▶ [GIVEN TASK]: From the listing below, pick out and copy in full each line that contains the word "watch".

[START]

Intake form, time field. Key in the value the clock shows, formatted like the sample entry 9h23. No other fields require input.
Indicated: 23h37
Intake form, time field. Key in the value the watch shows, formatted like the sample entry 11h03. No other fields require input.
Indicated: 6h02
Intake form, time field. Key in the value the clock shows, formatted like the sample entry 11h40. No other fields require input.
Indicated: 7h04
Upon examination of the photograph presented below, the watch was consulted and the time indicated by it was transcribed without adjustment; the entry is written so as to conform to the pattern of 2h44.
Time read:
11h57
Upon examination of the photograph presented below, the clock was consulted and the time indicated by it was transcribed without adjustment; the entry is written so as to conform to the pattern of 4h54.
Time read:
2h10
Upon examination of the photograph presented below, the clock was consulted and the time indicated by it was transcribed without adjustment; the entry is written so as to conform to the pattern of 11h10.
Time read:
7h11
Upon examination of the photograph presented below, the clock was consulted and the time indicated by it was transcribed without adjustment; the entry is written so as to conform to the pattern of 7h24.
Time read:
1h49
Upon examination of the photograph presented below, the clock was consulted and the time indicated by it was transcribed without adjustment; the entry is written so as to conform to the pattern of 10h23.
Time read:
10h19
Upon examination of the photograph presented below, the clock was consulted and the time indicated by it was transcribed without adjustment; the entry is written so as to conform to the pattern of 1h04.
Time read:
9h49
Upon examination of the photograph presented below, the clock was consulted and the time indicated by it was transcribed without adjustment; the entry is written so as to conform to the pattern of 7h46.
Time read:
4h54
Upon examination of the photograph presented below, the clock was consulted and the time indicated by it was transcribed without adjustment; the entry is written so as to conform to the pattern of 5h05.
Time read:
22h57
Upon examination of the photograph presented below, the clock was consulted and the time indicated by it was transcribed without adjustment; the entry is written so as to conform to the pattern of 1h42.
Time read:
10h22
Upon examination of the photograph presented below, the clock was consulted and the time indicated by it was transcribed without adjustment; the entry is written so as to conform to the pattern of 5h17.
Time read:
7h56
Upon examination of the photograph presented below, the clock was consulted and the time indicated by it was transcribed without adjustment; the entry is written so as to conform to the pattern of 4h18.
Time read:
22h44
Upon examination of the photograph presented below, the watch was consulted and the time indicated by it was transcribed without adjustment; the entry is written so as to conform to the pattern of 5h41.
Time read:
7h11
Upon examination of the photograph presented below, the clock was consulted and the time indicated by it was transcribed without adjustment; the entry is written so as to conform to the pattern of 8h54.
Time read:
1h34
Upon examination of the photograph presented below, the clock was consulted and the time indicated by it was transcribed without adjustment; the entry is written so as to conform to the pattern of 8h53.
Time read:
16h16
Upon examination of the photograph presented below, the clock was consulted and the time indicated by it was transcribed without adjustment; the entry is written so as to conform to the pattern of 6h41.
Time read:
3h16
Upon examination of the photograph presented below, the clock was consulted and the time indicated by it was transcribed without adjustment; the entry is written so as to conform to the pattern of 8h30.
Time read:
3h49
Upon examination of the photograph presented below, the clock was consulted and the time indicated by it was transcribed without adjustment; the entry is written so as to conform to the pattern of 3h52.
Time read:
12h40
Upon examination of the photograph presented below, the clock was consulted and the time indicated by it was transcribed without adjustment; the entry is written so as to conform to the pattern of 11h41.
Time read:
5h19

[END]

▶ [RESULT FOR THIS TASK]:
Intake form, time field. Key in the value the watch shows, formatted like the sample entry 11h03. No other fields require input.
Upon examination of the photograph presented below, the watch was consulted and the time indicated by it was transcribed without adjustment; the entry is written so as to conform to the pattern of 2h44.
Upon examination of the photograph presented below, the watch was consulted and the time indicated by it was transcribed without adjustment; the entry is written so as to conform to the pattern of 5h41.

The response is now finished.